◆ JOB: Omit the pictures. Print each entry below exactly.

Source records
=== Begin Enclosure ===
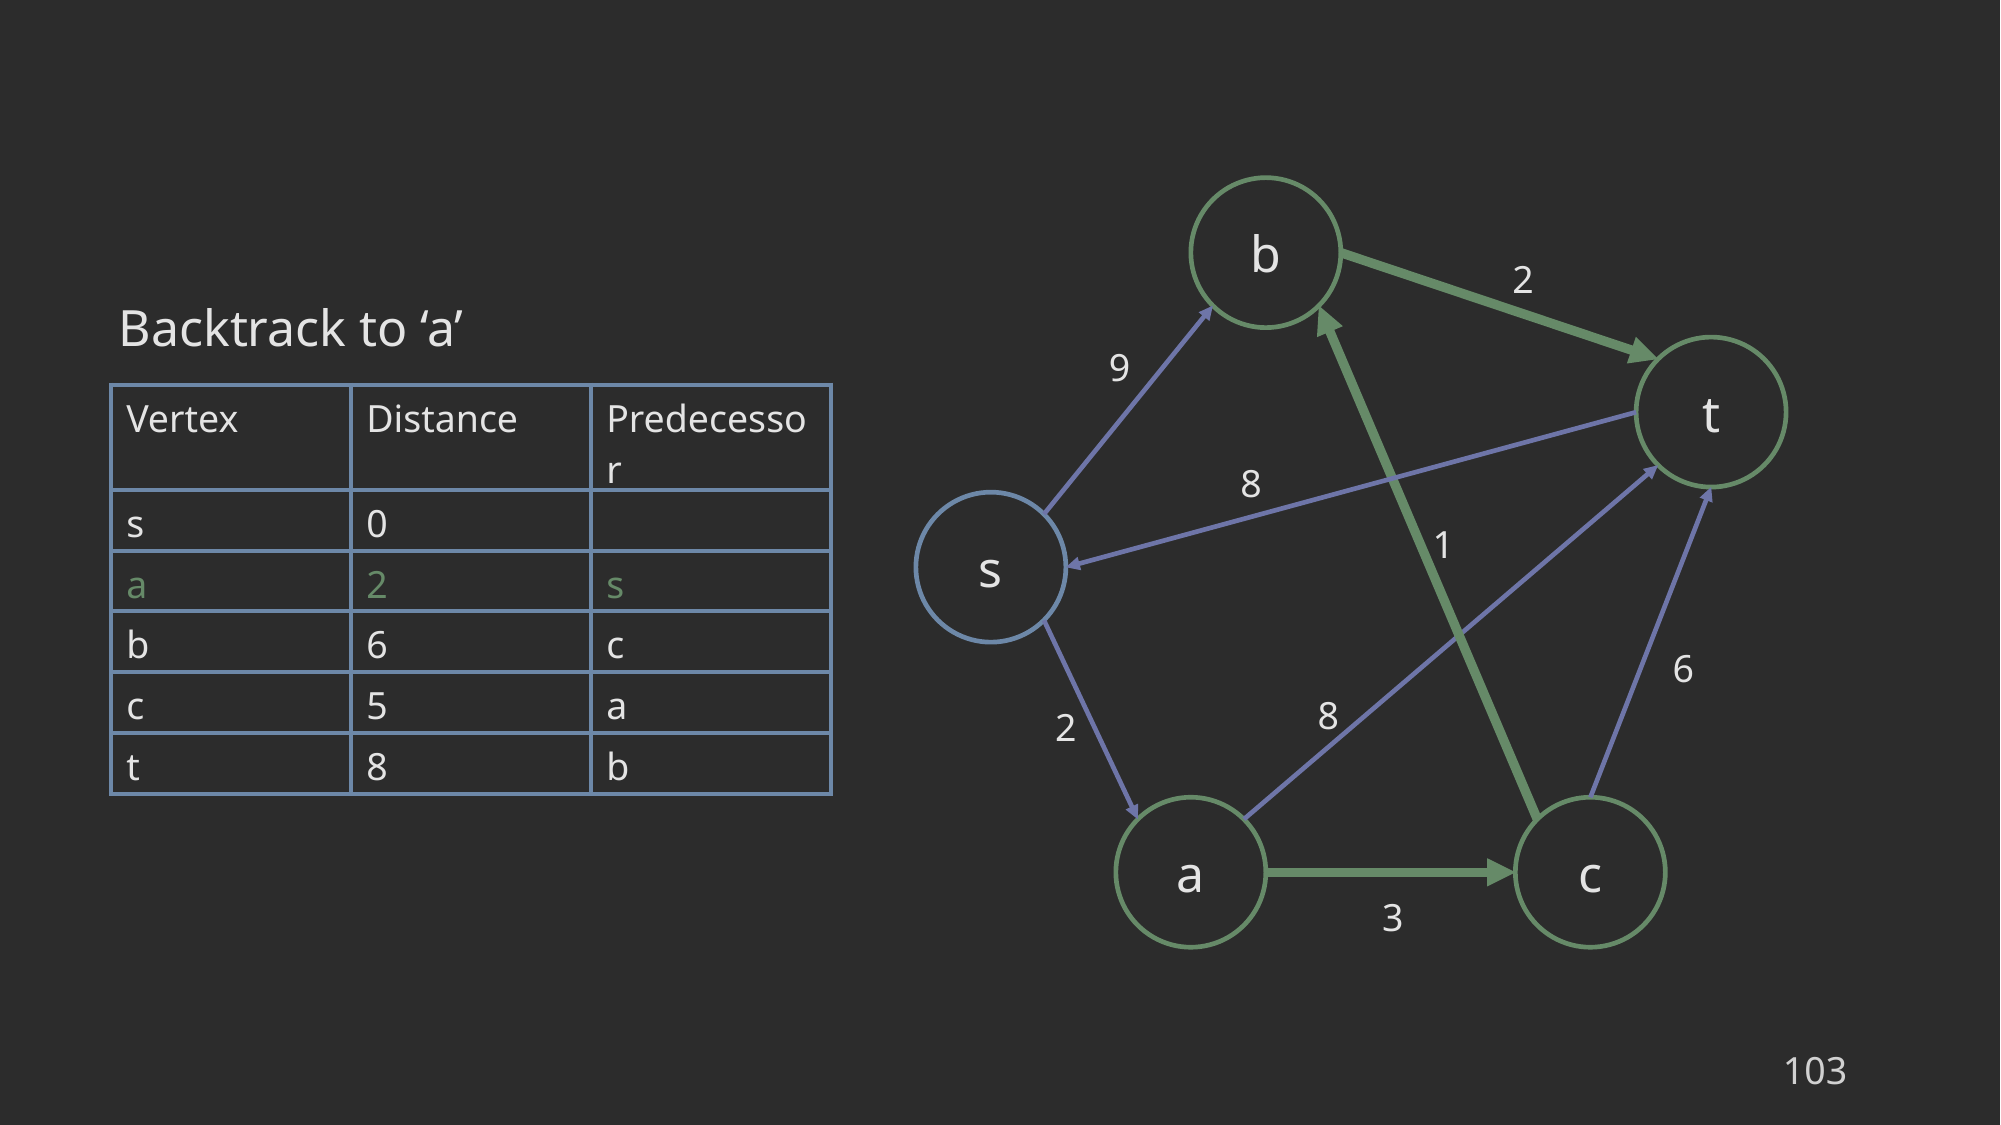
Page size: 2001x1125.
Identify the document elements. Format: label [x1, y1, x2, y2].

table_cell [353, 735, 589, 792]
table_cell [353, 613, 589, 670]
table_cell [593, 553, 829, 609]
table_header [113, 387, 349, 488]
table_cell [593, 492, 829, 549]
table_header [353, 387, 589, 488]
table_cell [113, 553, 349, 609]
table_cell [353, 674, 589, 731]
table_cell [113, 613, 349, 670]
table_header [593, 387, 829, 488]
slide_number [1412, 1042, 1863, 1103]
table_cell [113, 674, 349, 731]
table_cell [353, 553, 589, 609]
text_box [915, 177, 1787, 948]
table_cell [593, 613, 829, 670]
table_cell [353, 492, 589, 549]
table_cell [113, 735, 349, 792]
text_box [104, 288, 479, 364]
table_cell [593, 735, 829, 792]
table_cell [593, 674, 829, 731]
table_cell [113, 492, 349, 549]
=== End Enclosure ===
◆ RESPONSE TO THE EXERCISE:
Page size: 2001x1125.
Identify the document elements. Format: label [x1, y1, x2, y2].

table_cell [353, 735, 589, 792]
table_cell [353, 613, 589, 670]
table_cell [593, 553, 829, 609]
table_header [113, 387, 349, 488]
table_cell [593, 492, 829, 549]
table_header [353, 387, 589, 488]
table_cell [113, 553, 349, 609]
table_cell [353, 674, 589, 731]
table_cell [113, 613, 349, 670]
table_header [593, 387, 829, 488]
slide_number [1412, 1042, 1863, 1103]
table_cell [113, 674, 349, 731]
table_cell [353, 553, 589, 609]
text_box [915, 177, 1787, 948]
table_cell [593, 613, 829, 670]
table_cell [353, 492, 589, 549]
table_cell [113, 735, 349, 792]
text_box [104, 288, 479, 364]
table_cell [593, 735, 829, 792]
table_cell [593, 674, 829, 731]
table_cell [113, 492, 349, 549]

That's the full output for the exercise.